◆ What the task requires
Transcribe the entries below word for word, beginning at the line with "hfov_deg: 36.8" and stopping after the line with "vfov_deg: 40.6"; drop all pictures.

◆ Task material
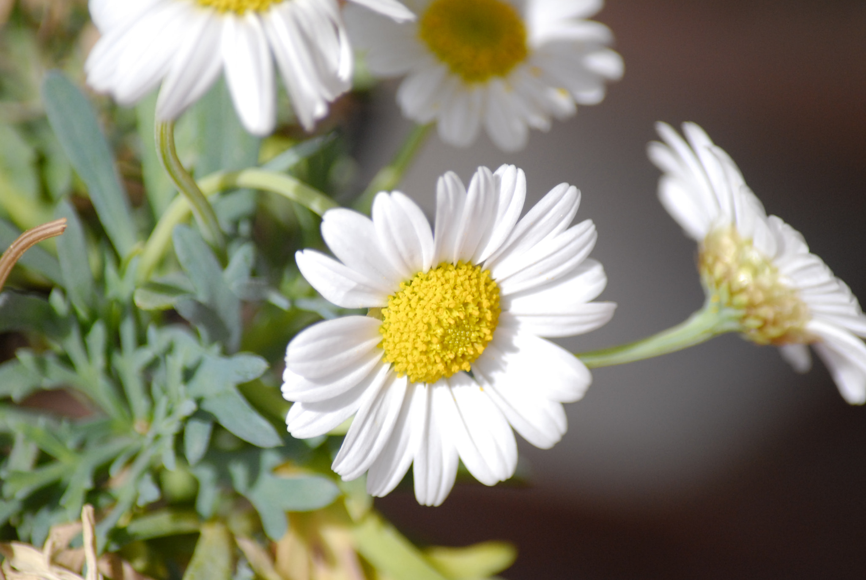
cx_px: 433
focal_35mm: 450
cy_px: 290
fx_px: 10838
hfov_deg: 4.6
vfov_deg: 3.1
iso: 500
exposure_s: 1/400
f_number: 5.6
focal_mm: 300
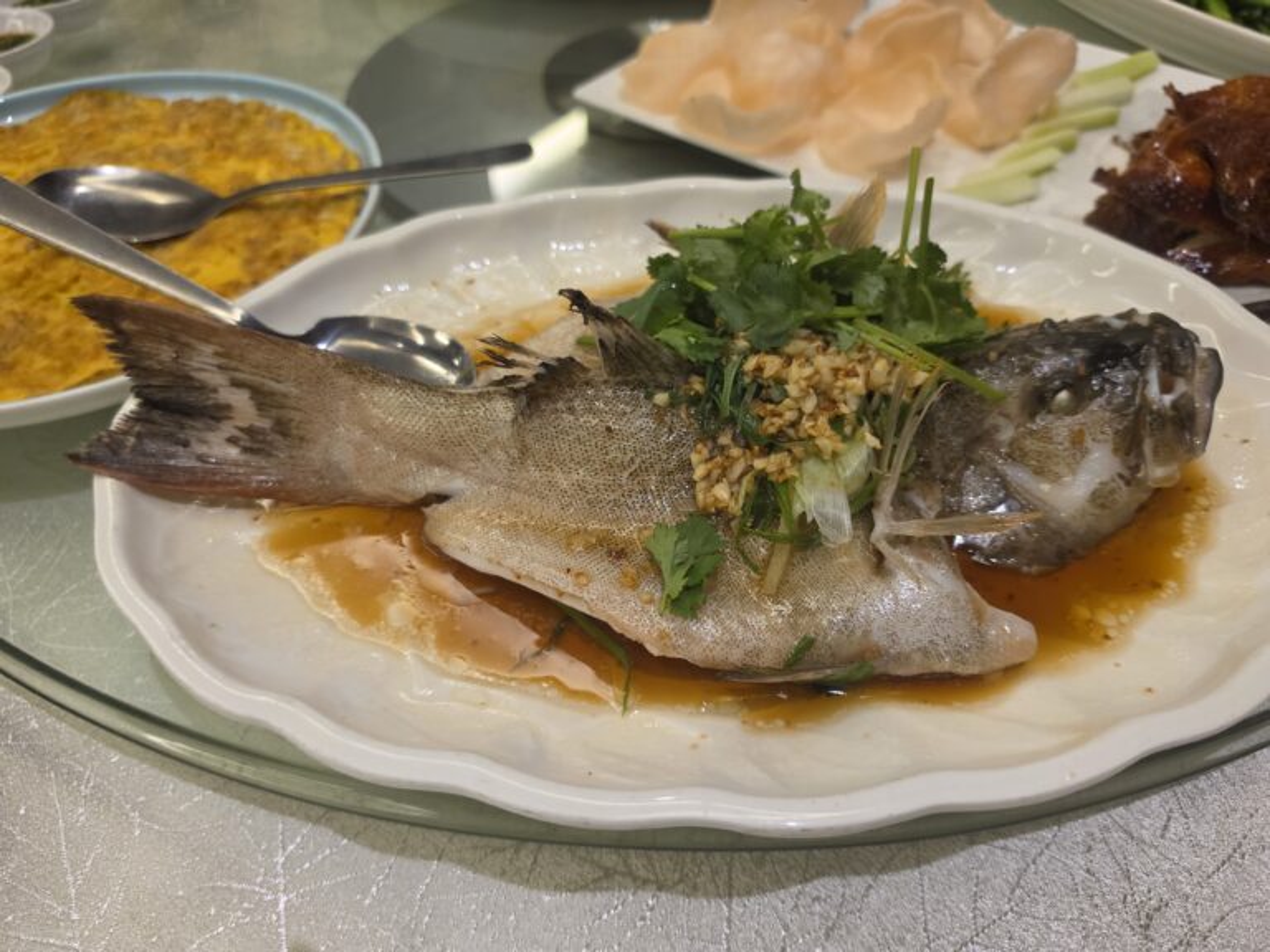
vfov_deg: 58.9
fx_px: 844
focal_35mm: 23
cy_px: 476
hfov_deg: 73.9
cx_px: 635
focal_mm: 6.5
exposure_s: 1/100
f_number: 1.4
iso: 250
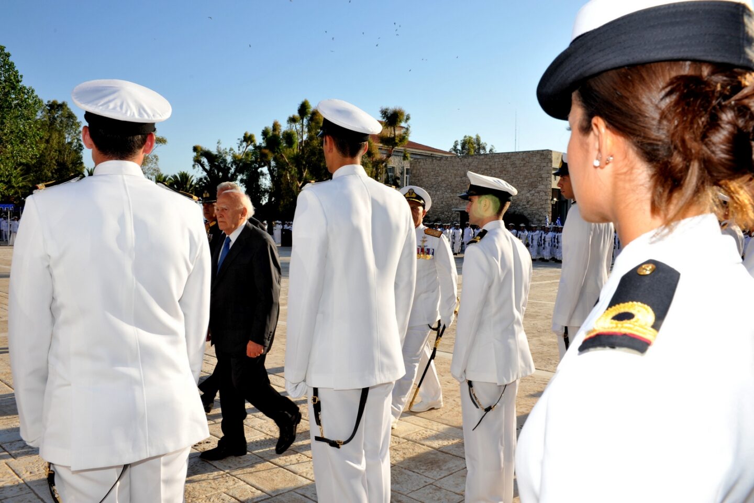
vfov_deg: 42.3
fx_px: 649
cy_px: 252
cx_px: 377
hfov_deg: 60.3
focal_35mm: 31
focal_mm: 31
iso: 400
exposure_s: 1/250
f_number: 16
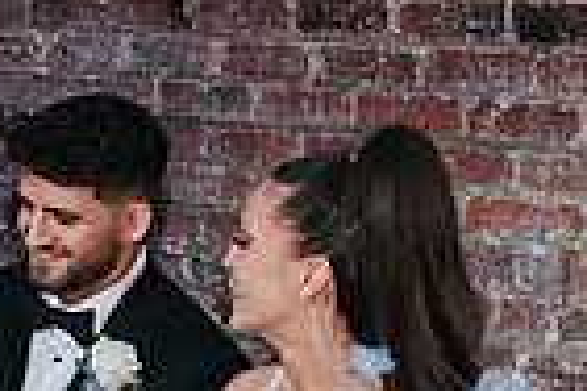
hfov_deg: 14.2
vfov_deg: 9.5
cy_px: 268
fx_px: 2348
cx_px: 208
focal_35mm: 144
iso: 1000
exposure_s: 1/200
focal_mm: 35
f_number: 2.8
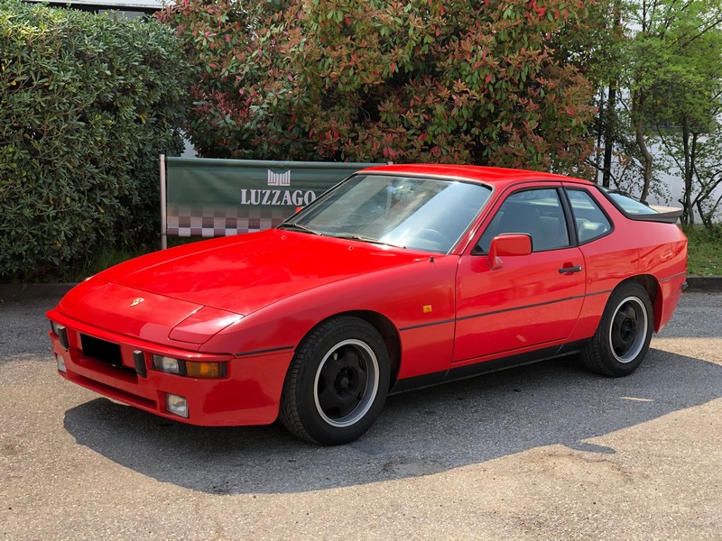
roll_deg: -0.3
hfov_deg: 36.8
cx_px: 361
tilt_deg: -7.6
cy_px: 270
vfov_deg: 28.0
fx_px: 1085
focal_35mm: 52
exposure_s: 1/176
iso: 16
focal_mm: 6
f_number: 2.4
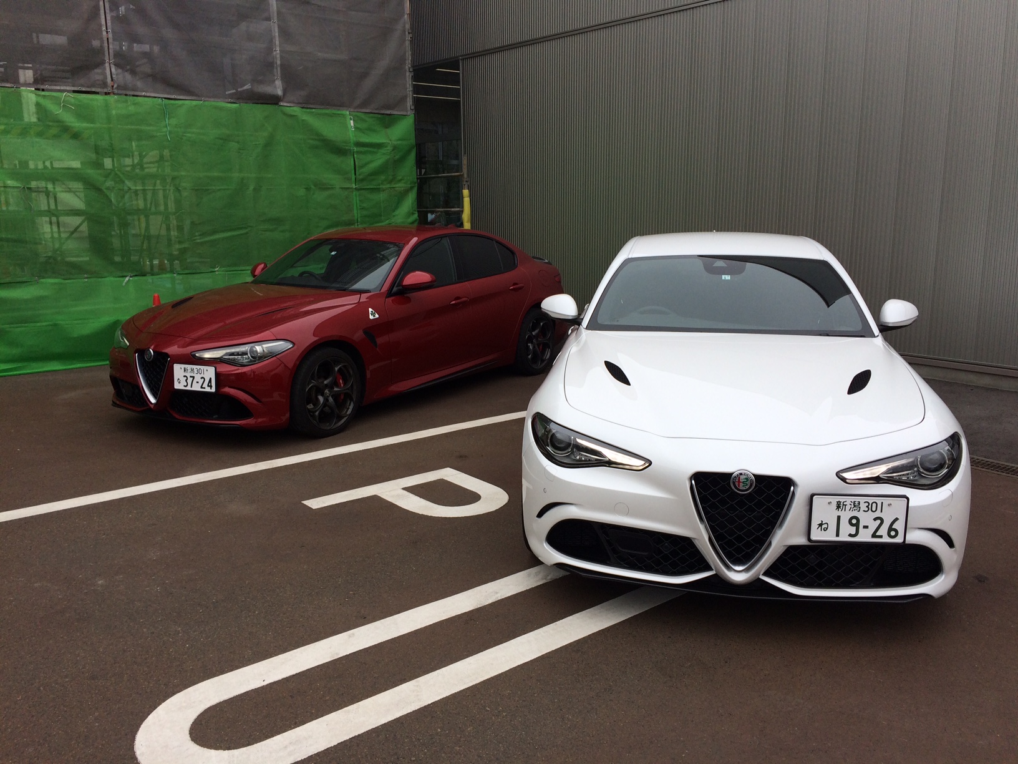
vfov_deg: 48.2
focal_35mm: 29
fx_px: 853
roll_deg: +1.7
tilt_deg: -13.1
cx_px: 509
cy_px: 382
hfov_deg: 61.7
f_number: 2.2
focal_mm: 4.15
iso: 32
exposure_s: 1/1080
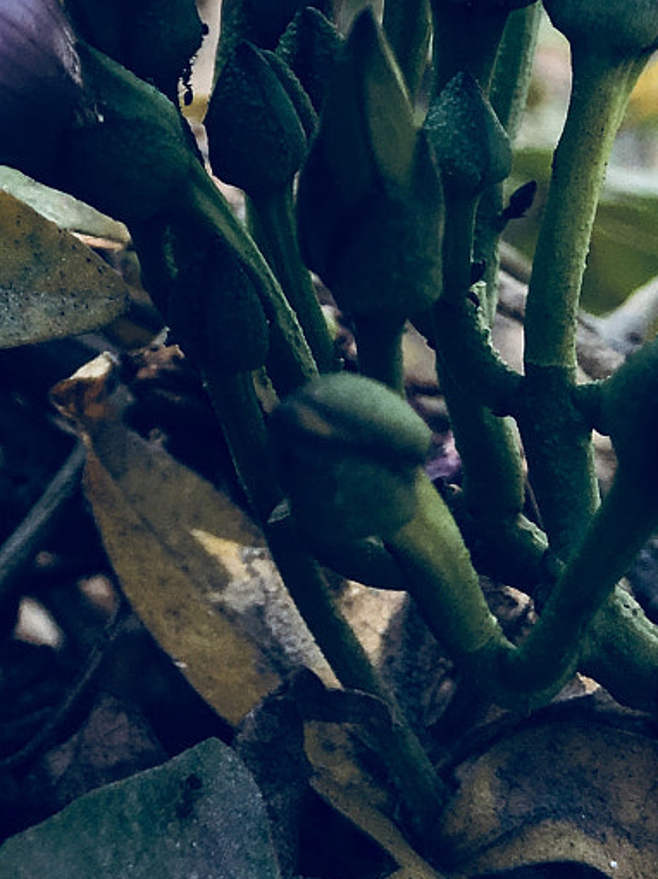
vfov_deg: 20.0
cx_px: -307
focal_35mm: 91
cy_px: -215
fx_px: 2308
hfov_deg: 15.1
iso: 25
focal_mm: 4.15
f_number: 2.2
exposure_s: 1/574
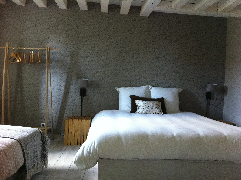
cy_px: 90
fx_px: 243
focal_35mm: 35
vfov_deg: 40.6
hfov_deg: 52.7
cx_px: 120
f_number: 2.8
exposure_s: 1/17
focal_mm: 3.85
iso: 250
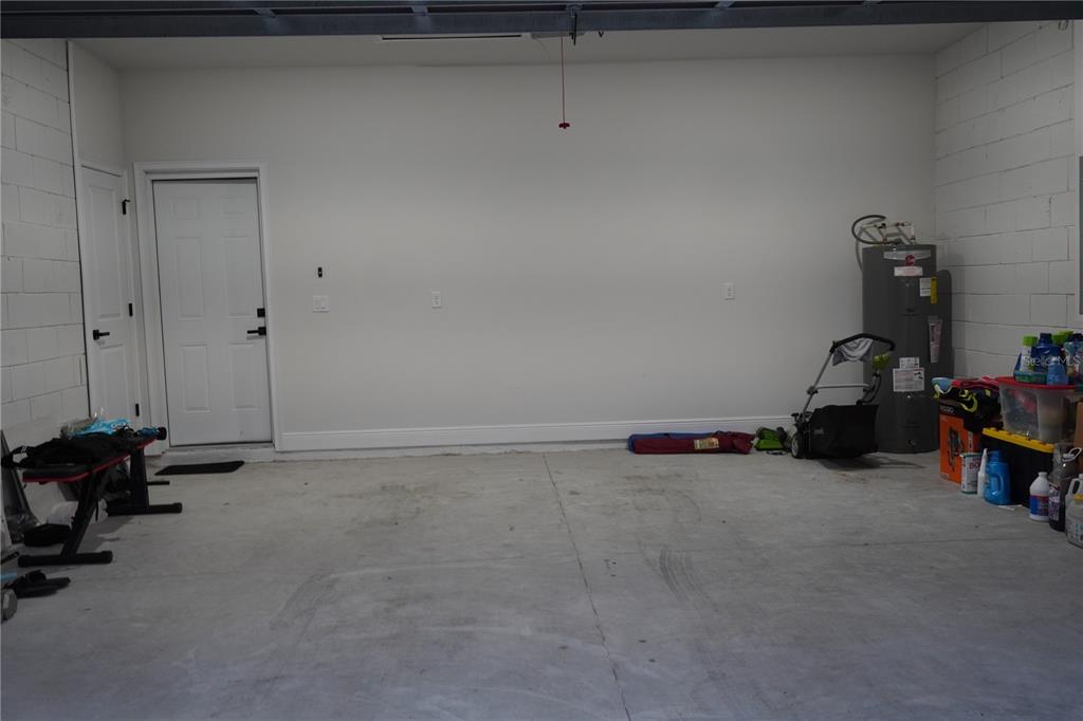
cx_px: 542
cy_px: 360
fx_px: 988
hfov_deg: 57.5
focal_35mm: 33
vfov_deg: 40.1
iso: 500
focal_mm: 21.9
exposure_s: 1/50
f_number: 3.2
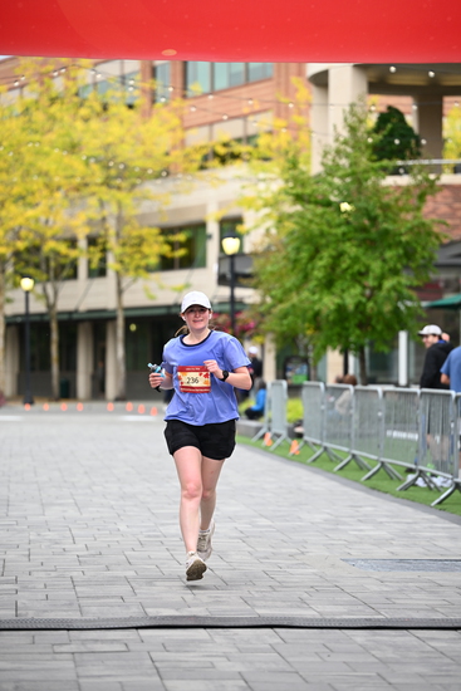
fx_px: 2111
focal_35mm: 110
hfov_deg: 12.5
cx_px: 230
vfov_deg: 18.6
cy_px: 346
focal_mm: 110
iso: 640
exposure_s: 1/1600
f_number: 2.8
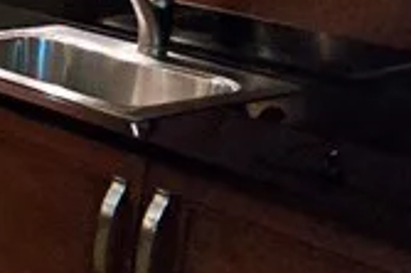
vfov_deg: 15.5
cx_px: -645
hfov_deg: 13.9
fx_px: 947
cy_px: -96
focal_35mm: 83
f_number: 2.2
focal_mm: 2.2
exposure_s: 1/60.2
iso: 1250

◆ Written solution
hfov_deg: 36.8
cx_px: 361
tilt_deg: -7.6
cy_px: 270
vfov_deg: 28.0
fx_px: 1085
focal_35mm: 52
exposure_s: 1/176
iso: 16
focal_mm: 6
f_number: 2.4
vfov_deg: 48.2
focal_35mm: 29
fx_px: 853
roll_deg: +1.7
tilt_deg: -13.1
cx_px: 509
cy_px: 382
hfov_deg: 61.7
f_number: 2.2
focal_mm: 4.15
iso: 32
exposure_s: 1/1080
vfov_deg: 20.0
cx_px: -307
focal_35mm: 91
cy_px: -215
fx_px: 2308
hfov_deg: 15.1
iso: 25
focal_mm: 4.15
f_number: 2.2
exposure_s: 1/574
cy_px: 90
fx_px: 243
focal_35mm: 35
vfov_deg: 40.6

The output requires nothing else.